The Environmental Protection Agency made changes in late June to its policy for processing and returning Freedom of Information Act requests, but both Democratic and Republican members of the Senate worry that the changes violate established FOIA policy and that the agency failed to offer a public comment period.

A July 22 letter signed by Sens. Patrick Leahy, D-Vt.; Chuck Grassley, R-Iowa; Dianne Feinstein, D-Calif.; and John Cornyn, R-Texas, expresses “significant concerns” that the rule changes “appear to run contrary to the letter and spirit of FOIA.”

The policy makes four changes to EPA’s FOIA process:

  1. Political appointees at the agency have authority under the new rule to issue final determinations in whether to release or withhold documents requested under FOIA. While this is not expressly against FOIA, the senators worried that such an addition could increase delays in responses and could embolden political appointees to potentially delay or impact FOIA responses for political reasons.
  2. The rule changes where FOIA requests must be received, limiting their filing to the Washington, D.C., location of the agency, rather than any field offices. Because there is no notification process for individuals that file a FOIA request at the incorrect location, the senators worried that the public may not actually know that their request was rejected for location purposes.
  3. The rule authorizes agency officials to withhold a portion of information based on responsiveness to a FOIA request, meaning that the agency could redact documents provided under a FOIA request that does not directly relate to the reason for the request. But a D.C. Circuit decision from 2016 found that just such behavior violates the spirit of FOIA, and agencies cannot redact information provided in a FOIA document just because it does not specifically relate to a particular request.
  4. Finally, the agency released the changes without a public comment period, citing the “good cause” exception that allows agencies to forego public comment if the changes have insignificant impact or are inconsequential to the public.
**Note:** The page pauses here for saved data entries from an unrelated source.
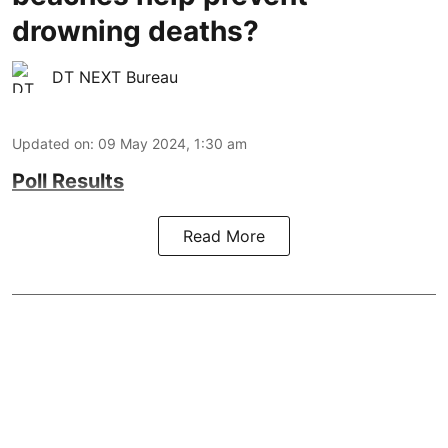
drowning deaths?
DT NEXT Bureau
Updated on
:
09 May 2024, 1:30 am
Poll Results
Read More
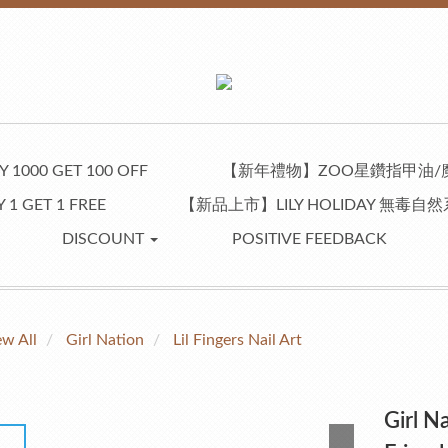
 1000 GET 100 OFF
【新年禮物】ZOO星鑽指甲油/
 1 GET 1 FREE
【新品上市】LILY HOLIDAY 無毒
DISCOUNT
POSITIVE FEEDBACK
ew All
Girl Nation
Lil Fingers Nail Art
Girl Na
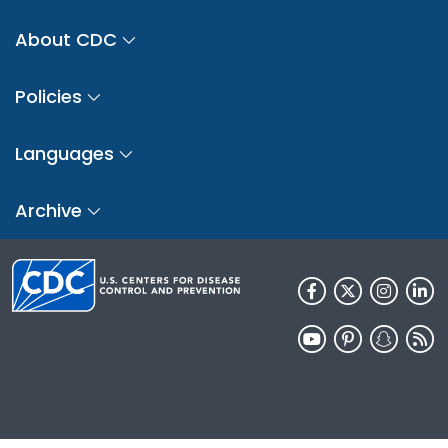
About CDC
Policies
Languages
Archive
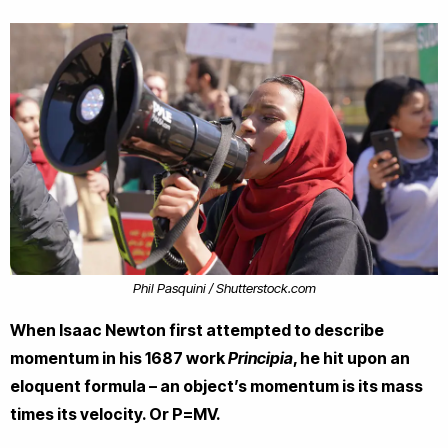
Phil Pasquini / Shutterstock.com
When Isaac Newton first attempted to describe
momentum in his 1687 work
Principia
, he hit upon an
eloquent formula – an object’s momentum is its mass
times its velocity. Or P=MV.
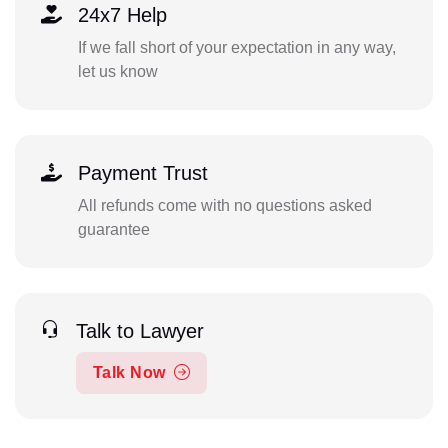
24x7 Help
If we fall short of your expectation in any way,
let us know
Payment Trust
All refunds come with no questions asked
guarantee
Talk to Lawyer
Talk Now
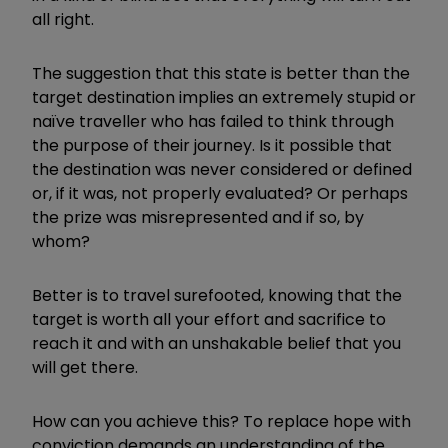
all right.
The suggestion that this state is better than the
target destination implies an extremely stupid or
naïve traveller who has failed to think through
the purpose of their journey. Is it possible that
the destination was never considered or defined
or, if it was, not properly evaluated? Or perhaps
the prize was misrepresented and if so, by
whom?
Better is to travel surefooted, knowing that the
target is worth all your effort and sacrifice to
reach it and with an unshakable belief that you
will get there.
How can you achieve this? To replace hope with
conviction demands an understanding of the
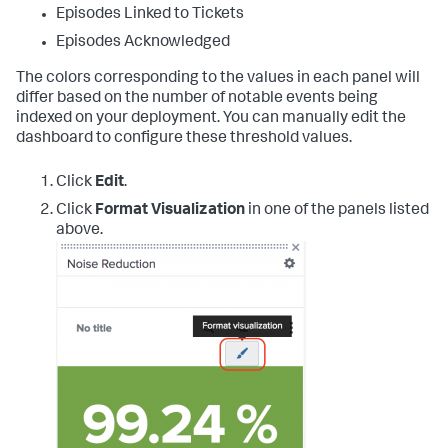
Episodes Linked to Tickets
Episodes Acknowledged
The colors corresponding to the values in each panel will
differ based on the number of notable events being
indexed on your deployment. You can manually edit the
dashboard to configure these threshold values.
Click
Edit
.
Click
Format Visualization
in one of the panels listed
above.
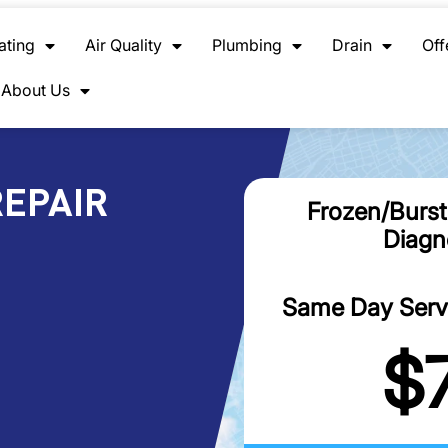
ating
Air Quality
Plumbing
Drain
Off
About Us
REPAIR
Frozen/Burst
Diagn
Same Day Servic
$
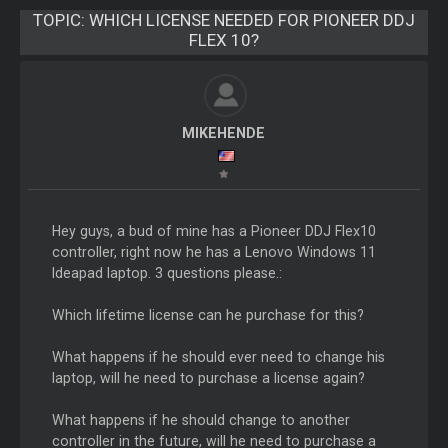
TOPIC:
WHICH LICENSE NEEDED FOR PIONEER DDJ
FLEX 10?
MIKEHENDE
Hey guys, a bud of mine has a Pioneer DDJ Flex10
controller, right now he has a Lenovo Windows 11
Ideapad laptop. 3 questions please.:
Which lifetime license can he purchase for this?
What happens if he should ever need to change his
laptop, will he need to purchase a license again?
What happens if he should change to another
controller in the future, will he need to purchase a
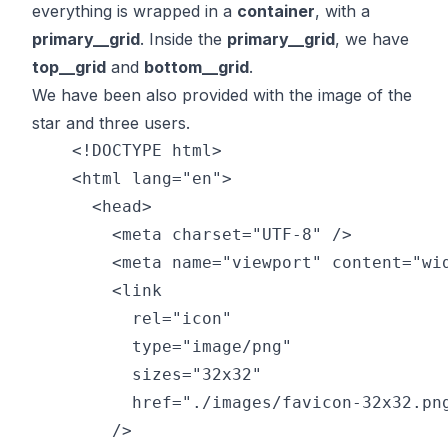
everything is wrapped in a
container
, with a
primary__grid
. Inside the
primary__grid
, we have
top__grid
and
bottom__grid
.
We have been also provided with the image of the
star and three users.
    <!DOCTYPE html>

    <html lang="en">

      <head>

        <meta charset="UTF-8" />

        <meta name="viewport" content="wid
        <link

          rel="icon"

          type="image/png"

          sizes="32x32"

          href="./images/favicon-32x32.png
        />
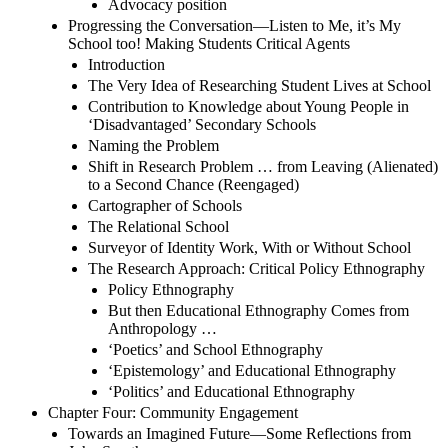
Advocacy position
Progressing the Conversation—Listen to Me, it’s My
School too! Making Students Critical Agents
Introduction
The Very Idea of Researching Student Lives at School
Contribution to Knowledge about Young People in
‘Disadvantaged’ Secondary Schools
Naming the Problem
Shift in Research Problem … from Leaving (Alienated)
to a Second Chance (Reengaged)
Cartographer of Schools
The Relational School
Surveyor of Identity Work, With or Without School
The Research Approach: Critical Policy Ethnography
Policy Ethnography
But then Educational Ethnography Comes from
Anthropology …
‘Poetics’ and School Ethnography
‘Epistemology’ and Educational Ethnography
‘Politics’ and Educational Ethnography
Chapter Four: Community Engagement
Towards an Imagined Future—Some Reflections from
But the senators questioned how a rule that changed the request location and contents of FOIA submissions would not have a significant impact on the public.

“Given the potentially serious issues identified above, we urge you to reconsider your implementation of — or provide sufficient opportunity for public comment on — the ‘FOIA Regulations Update’ final rule,” the senators wrote.

“At minimum, we urge you to at least provide additional transition time to ensure that the public and requesters are fully aware of the nature and impacts of these policy changes.”